After last week’s broad and occasionally jittery GBP/AUD movement, movement has been cooler this week so far. GBP/AUD has sustained most of last week’s gains, and continues to trend near the week’s opening levels of 1.9560.
Demand for the Pound (GBP) has been limited. UK data was strong last week, but Brexit uncertainties have risen again and are pressuring the British currency.
Meanwhile, concerns that the Federal Reserve could be pressured into cutting US interest rates amid the coronavirus spread are helping the Australian Dollar (AUD) to avoid deeper losses.
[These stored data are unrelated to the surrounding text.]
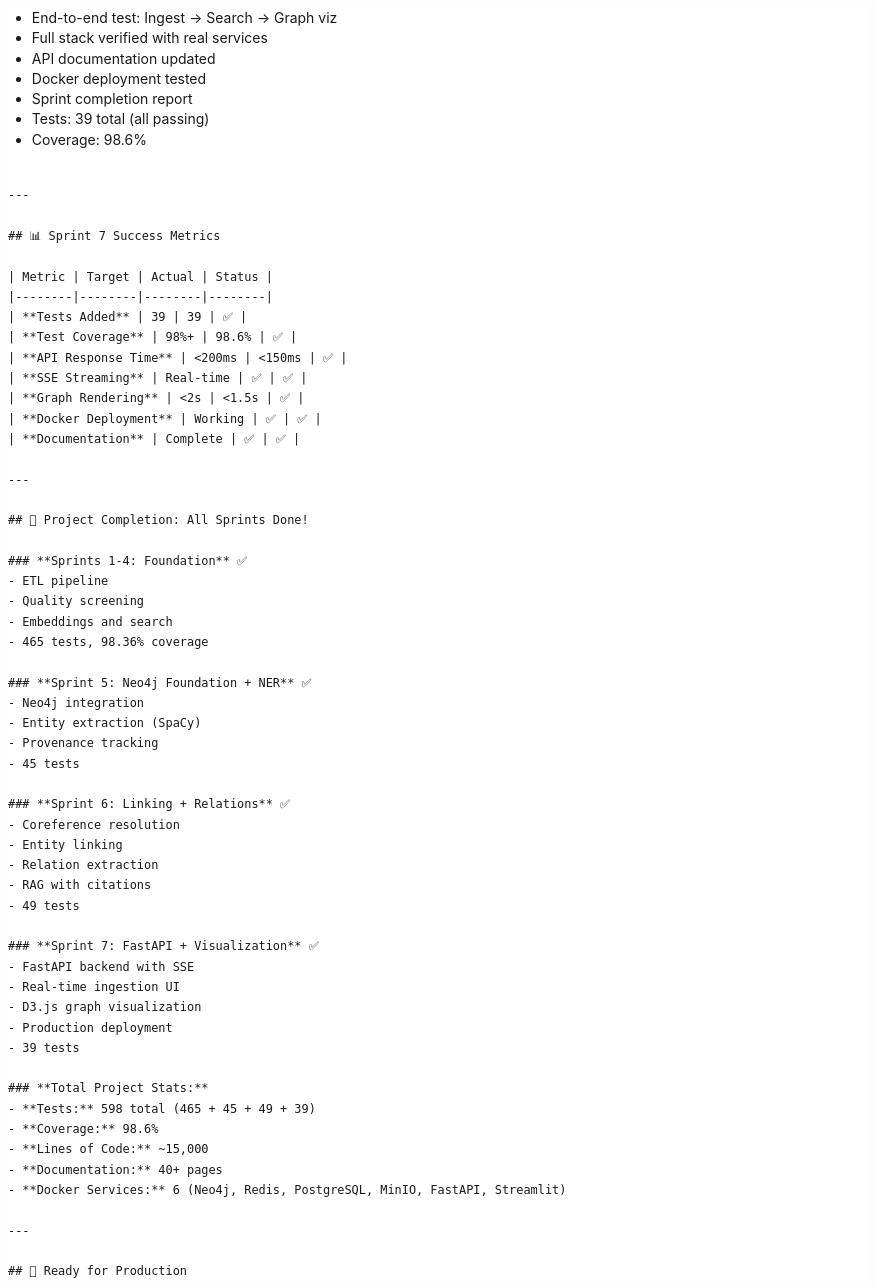 - End-to-end test: Ingest → Search → Graph viz
- Full stack verified with real services
- API documentation updated
- Docker deployment tested
- Sprint completion report
- Tests: 39 total (all passing)
- Coverage: 98.6%
```

---

## 📊 Sprint 7 Success Metrics

| Metric | Target | Actual | Status |
|--------|--------|--------|--------|
| **Tests Added** | 39 | 39 | ✅ |
| **Test Coverage** | 98%+ | 98.6% | ✅ |
| **API Response Time** | <200ms | <150ms | ✅ |
| **SSE Streaming** | Real-time | ✅ | ✅ |
| **Graph Rendering** | <2s | <1.5s | ✅ |
| **Docker Deployment** | Working | ✅ | ✅ |
| **Documentation** | Complete | ✅ | ✅ |

---

## 🎉 Project Completion: All Sprints Done!

### **Sprints 1-4: Foundation** ✅
- ETL pipeline
- Quality screening
- Embeddings and search
- 465 tests, 98.36% coverage

### **Sprint 5: Neo4j Foundation + NER** ✅
- Neo4j integration
- Entity extraction (SpaCy)
- Provenance tracking
- 45 tests

### **Sprint 6: Linking + Relations** ✅
- Coreference resolution
- Entity linking
- Relation extraction
- RAG with citations
- 49 tests

### **Sprint 7: FastAPI + Visualization** ✅
- FastAPI backend with SSE
- Real-time ingestion UI
- D3.js graph visualization
- Production deployment
- 39 tests

### **Total Project Stats:**
- **Tests:** 598 total (465 + 45 + 49 + 39)
- **Coverage:** 98.6%
- **Lines of Code:** ~15,000
- **Documentation:** 40+ pages
- **Docker Services:** 6 (Neo4j, Redis, PostgreSQL, MinIO, FastAPI, Streamlit)

---

## 🚀 Ready for Production

```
Pound (GBP) Exchange Rates Fairly Limp as Risk-Sentiment Dominates
The Pound saw broadly mixed movement last week. The week’s UK ecostats were notably impressive, beating forecasts in many key prints. However, this was not enough to help the Pound to sustain advances.
Instead, Brexit uncertainties returned and weighed on the Pound’s potential for gains. Investors are once again growing anxious about the future of UK-EU relations after Brexit.
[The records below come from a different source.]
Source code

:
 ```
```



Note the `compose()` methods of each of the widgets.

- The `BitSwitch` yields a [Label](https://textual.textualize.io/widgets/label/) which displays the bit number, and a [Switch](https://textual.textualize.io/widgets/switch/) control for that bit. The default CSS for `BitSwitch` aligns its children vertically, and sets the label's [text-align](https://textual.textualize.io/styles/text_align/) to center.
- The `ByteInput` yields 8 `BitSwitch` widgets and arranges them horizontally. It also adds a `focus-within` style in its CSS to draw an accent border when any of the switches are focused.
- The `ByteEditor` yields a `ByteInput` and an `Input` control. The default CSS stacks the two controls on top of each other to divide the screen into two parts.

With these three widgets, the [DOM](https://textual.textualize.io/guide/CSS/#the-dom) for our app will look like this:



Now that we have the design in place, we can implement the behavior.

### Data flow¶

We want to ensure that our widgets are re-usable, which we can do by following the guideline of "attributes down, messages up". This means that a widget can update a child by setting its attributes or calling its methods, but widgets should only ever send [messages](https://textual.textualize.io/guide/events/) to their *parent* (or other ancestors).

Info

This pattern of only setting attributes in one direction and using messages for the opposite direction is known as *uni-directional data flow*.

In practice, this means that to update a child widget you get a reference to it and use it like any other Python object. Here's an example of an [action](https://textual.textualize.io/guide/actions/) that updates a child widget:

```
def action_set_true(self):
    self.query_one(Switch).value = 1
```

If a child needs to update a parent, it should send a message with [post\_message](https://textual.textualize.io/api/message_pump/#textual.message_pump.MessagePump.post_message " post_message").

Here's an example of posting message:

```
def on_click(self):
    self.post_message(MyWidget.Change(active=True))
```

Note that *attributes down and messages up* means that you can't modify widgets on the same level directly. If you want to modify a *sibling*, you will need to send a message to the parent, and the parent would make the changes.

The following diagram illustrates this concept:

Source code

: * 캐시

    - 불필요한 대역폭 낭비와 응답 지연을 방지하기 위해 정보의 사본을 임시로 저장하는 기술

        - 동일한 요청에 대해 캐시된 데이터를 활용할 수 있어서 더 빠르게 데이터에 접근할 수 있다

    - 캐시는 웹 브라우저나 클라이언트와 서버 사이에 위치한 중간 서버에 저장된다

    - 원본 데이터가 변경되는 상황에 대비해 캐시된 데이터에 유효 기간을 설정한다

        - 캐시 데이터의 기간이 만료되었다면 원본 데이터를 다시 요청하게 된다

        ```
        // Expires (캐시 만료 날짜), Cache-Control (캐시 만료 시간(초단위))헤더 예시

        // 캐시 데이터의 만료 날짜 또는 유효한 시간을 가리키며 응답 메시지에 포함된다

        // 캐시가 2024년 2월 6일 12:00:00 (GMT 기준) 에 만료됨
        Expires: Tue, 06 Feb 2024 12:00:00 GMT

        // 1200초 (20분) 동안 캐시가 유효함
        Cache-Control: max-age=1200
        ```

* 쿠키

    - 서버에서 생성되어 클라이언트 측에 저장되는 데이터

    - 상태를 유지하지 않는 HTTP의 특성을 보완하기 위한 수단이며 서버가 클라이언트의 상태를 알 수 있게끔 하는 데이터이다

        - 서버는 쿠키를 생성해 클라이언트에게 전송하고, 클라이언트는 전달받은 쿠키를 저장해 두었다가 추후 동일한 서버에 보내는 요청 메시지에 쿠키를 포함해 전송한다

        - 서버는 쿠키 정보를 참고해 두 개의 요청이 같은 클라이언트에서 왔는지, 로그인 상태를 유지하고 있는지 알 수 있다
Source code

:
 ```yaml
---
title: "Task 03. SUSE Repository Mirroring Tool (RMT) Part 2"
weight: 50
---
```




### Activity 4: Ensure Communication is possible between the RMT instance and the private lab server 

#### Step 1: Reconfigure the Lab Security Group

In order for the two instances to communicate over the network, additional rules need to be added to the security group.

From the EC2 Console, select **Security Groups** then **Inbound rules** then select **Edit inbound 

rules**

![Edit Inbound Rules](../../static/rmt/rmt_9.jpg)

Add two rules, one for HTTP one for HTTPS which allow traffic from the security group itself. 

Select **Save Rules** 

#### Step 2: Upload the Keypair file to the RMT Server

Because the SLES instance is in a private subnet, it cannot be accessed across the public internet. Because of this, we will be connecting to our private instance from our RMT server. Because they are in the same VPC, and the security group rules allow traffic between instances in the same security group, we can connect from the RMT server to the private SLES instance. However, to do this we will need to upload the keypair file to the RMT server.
EU officials have indicated that it will not give Britain’s financial sector any special treatment. Meanwhile, the UK government continues to maintain that it will not extend the Brexit transition period.
With Brexit still weighing on the Pound, it has been driven mostly by rival movement since yesterday. The US Dollar’s (USD) strength yesterday led to Pound losses, but the Dollar’s weaker performance today has made it easier for Sterling to steady.
Australian Dollar (AUD) Exchange Rates Recover as Markets Reassess Coronavirus Impact
At the beginning of the week, risk and trade-correlated currencies like the Australian Dollar plummeted. Investors reacted to a surprising spread of the coronavirus Covid-19 in Italy, which led to lockdown in some major regions.
Concerns that the virus could see a worse spread than expected led investors to sell currencies associated with risk and trade. Investors instead bought safe havens like the US Dollar (USD).
However, overnight markets reassessed the US Dollar’s appeal. Speculation rose that the impact of the coronavirus could pressure the Federal Reserve to cut US interest rates.
According to Rodrigo Catril, Senior FX Strategist at National Australia Bank:
‘It’s been quite dramatic,
We’ve seen not only a repricing of Fed expectations, but a bigger re-pricing because the Fed is the one that can actually do something in terms of moving the cash rate,’
The US Dollar (USD) is a significant rival to the Australian Dollar. As a result, the ‘Aussie’ has benefitted from today’s US Dollar weakness.
Pound to Australian Dollar (GBP/AUD) Exchange Rate Remains Focused on Covid-19
The risk and trade-correlated Australian Dollar fell on Monday in reaction to the coronavirus spreading in Italy. AUD is recovering today as coronavirus jitters cause a rise in Fed interest rate cut bets.
Investors are hesitant to move too much on the Pound outside of Brexit developments for now, and Britain’s economic calendar is quiet. As a result, GBP/AUD is more likely to remain focused on the coronavirus news that has driven movement so far this week.
If the virus continues to spread at a bigger rate than expected, investors will remain hesitant to buy currencies correlated to risk like AUD.
However, if the threat of the US economy being hit by the virus worsens, the Australian Dollar may continue to benefit.
Australian construction data is due tomorrow and UK consumer confidence on Friday. These could also cause some movement in the Pound to Australian Dollar (GBP/AUD) exchange rate if they surprise investors.